A study published in Chronobiology International based on 433,268 people in the United Kingdom in a span of six years revealed "definite evening types," often referred to as night owls, are 10 percent most likely to die early than "definite morning types."

"What we think might be happening is, there's a problem for the night owl who's trying to live in the morning lark world. This mismatch between their internal clock and their external world could lead to problems for their health over the long run, especially if their schedule is irregular."

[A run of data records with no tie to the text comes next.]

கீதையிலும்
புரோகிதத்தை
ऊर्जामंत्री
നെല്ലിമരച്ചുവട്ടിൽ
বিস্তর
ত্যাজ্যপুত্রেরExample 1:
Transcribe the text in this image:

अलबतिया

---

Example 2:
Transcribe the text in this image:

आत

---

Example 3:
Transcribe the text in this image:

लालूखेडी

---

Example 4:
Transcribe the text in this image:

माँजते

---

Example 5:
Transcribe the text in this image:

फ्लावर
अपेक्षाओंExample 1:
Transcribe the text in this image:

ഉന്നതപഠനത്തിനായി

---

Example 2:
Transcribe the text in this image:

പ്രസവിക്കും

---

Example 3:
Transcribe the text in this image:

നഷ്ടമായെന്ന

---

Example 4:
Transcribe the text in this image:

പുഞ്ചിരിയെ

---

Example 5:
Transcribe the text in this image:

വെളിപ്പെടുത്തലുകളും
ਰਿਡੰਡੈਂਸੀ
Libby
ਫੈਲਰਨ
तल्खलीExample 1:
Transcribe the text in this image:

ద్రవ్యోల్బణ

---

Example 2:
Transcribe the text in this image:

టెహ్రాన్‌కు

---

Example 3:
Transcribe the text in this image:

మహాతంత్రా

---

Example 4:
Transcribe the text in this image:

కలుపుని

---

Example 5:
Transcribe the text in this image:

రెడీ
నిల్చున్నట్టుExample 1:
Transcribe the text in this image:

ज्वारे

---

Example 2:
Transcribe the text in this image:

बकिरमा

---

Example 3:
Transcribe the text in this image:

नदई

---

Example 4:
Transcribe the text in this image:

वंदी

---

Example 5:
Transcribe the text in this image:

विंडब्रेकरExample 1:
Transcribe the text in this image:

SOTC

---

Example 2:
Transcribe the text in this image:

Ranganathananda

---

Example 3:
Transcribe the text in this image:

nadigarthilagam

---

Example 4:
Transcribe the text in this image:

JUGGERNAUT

The study had a six and a half year follow-up period, and during that time 10,000 people passed away. After adjusting for factors such as sleep duration, body mass index, sex, ethnicity, age, and smoking status, researchers concluded that the risk of dying for those who claimed to be night owls or "definitely evening times" were higher by 10 percent compared to "definitely a morning type."

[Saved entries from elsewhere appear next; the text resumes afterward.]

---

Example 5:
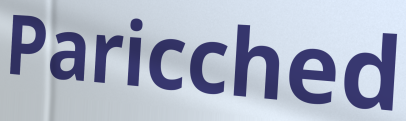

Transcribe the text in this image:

Paricched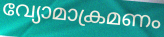
വ്യോമാക്രമണംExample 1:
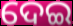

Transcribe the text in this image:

ଦେଇ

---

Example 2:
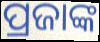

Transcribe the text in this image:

ପ୍ରଜାଙ୍କ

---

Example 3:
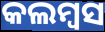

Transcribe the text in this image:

କଲମ୍ବସ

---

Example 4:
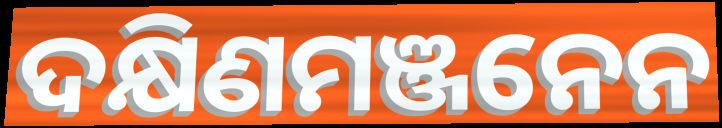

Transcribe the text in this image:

ଦକ୍ଷିଣମଞ୍ଜନେନ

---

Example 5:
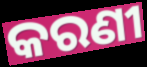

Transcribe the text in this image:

କରଣୀ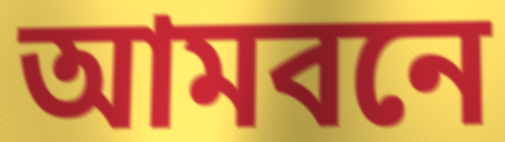
আমবনেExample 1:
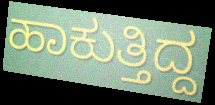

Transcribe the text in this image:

ಹಾಕುತ್ತಿದ್ದ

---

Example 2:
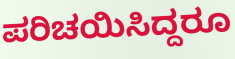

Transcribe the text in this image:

ಪರಿಚಯಿಸಿದ್ದರೂ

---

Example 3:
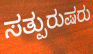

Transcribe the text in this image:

ಸತ್ಪುರುಷರು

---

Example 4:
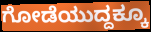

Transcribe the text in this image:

ಗೋಡೆಯುದ್ದಕ್ಕೂ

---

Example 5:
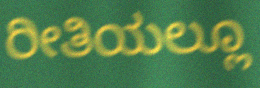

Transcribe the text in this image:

ರೀತಿಯಲ್ಲೂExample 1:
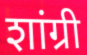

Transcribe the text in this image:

शांग्री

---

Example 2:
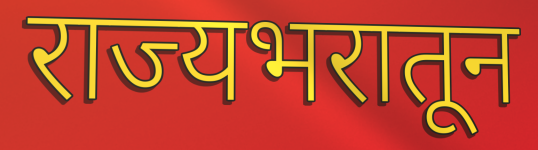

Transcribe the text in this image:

राज्यभरातून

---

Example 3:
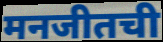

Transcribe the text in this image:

मनजीतची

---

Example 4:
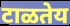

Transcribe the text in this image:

टाळतेय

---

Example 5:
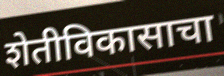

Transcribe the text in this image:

शेतीविकासाचाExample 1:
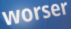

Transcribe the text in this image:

worser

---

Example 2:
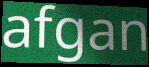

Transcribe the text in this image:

afgan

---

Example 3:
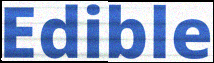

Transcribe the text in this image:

Edible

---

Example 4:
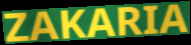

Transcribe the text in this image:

ZAKARIA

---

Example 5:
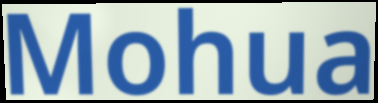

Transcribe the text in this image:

Mohua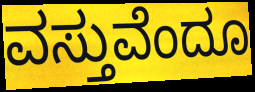
ವಸ್ತುವೆಂದೂ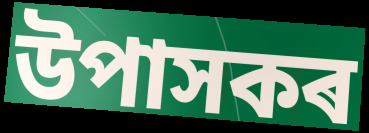
উপাসকৰ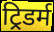
ट्रिडर्मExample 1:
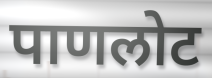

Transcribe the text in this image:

पाणलोट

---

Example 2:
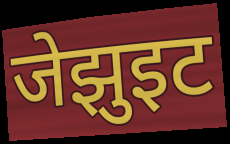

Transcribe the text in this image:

जेझुइट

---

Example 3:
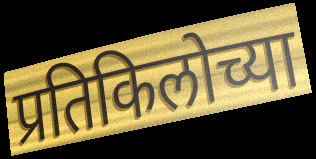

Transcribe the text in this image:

प्रतिकिलोच्या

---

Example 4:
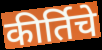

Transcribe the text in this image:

कीर्तिचे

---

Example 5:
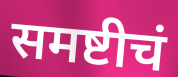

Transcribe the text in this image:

समष्टीचं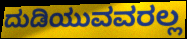
ದುಡಿಯುವವರಲ್ಲ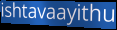
ishtavaayithu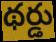
థర్డుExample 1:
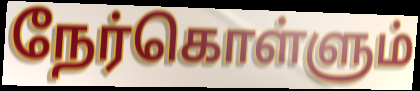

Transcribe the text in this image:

நேர்கொள்ளும்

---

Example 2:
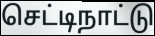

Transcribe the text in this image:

செட்டிநாட்டு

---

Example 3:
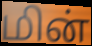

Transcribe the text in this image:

மின்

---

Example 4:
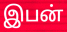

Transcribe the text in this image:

இபன்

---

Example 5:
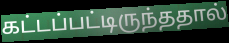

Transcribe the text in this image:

கட்டப்பட்டிருந்ததால்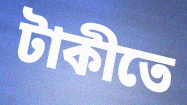
টাকীতে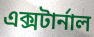
এক্সটার্নালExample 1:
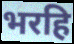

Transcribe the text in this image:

भरहि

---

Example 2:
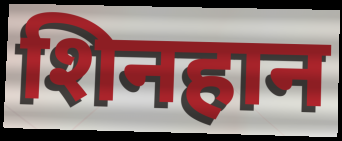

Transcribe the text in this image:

शिनहान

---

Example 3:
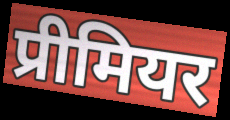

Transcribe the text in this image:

प्रीमियर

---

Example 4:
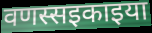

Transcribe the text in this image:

वणस्सइकाइया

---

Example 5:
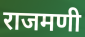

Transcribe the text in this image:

राजमणीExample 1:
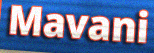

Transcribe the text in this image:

Mavani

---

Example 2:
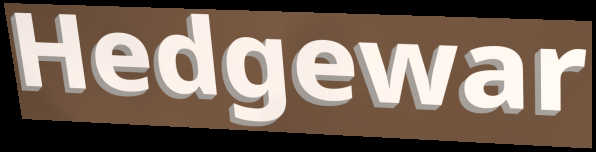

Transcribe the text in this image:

Hedgewar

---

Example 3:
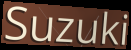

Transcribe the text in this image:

Suzuki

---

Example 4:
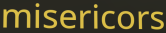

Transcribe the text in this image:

misericors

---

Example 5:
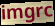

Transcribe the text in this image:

imgrcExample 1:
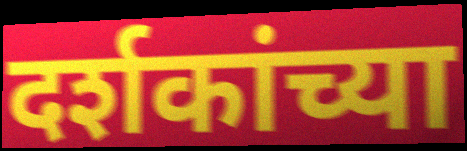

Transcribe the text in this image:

दर्शकांच्या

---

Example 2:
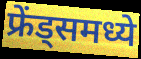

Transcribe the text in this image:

फ्रेंड्समध्ये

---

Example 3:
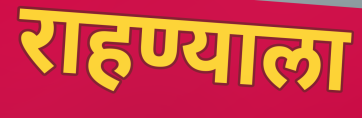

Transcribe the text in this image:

राहण्याला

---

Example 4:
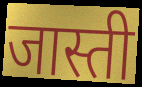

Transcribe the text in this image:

जास्ती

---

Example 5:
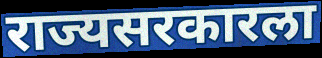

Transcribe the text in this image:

राज्यसरकारला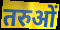
तरुओं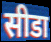
सीडा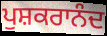
ਪੁਸ਼ਕਰਾਨੰਦ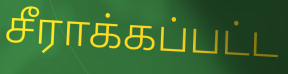
சீராக்கப்பட்டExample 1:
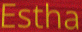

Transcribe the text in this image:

Estha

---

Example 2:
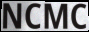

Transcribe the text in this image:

NCMC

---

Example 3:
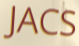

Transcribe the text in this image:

JACS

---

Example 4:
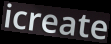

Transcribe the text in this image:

icreate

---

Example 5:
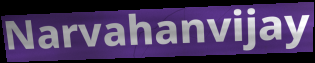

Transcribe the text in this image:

NarvahanvijayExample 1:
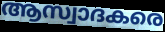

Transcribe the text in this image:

ആസ്വാദകരെ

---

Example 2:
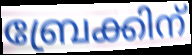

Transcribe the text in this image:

ബ്രേക്കിന്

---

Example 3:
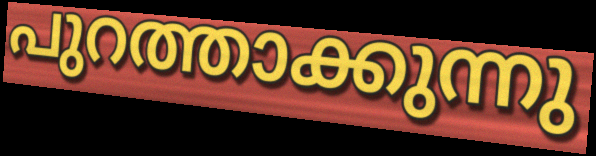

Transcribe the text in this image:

പുറത്താക്കുന്നു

The study did not specify the reason why night owls die, but they did find how definitely evening types are twice as likely to report psychological issues than definitely morning types.

Zeitzer found the link between the night owls and psychological issue.

"And it would definitely take some follow-up to see what that means. Is that depression? Is that anxiety? Are there specific psychological phenomena that are more or less related to chronotype, especially the disparity between your chronotype preferred timing and the actual timing of sleep?"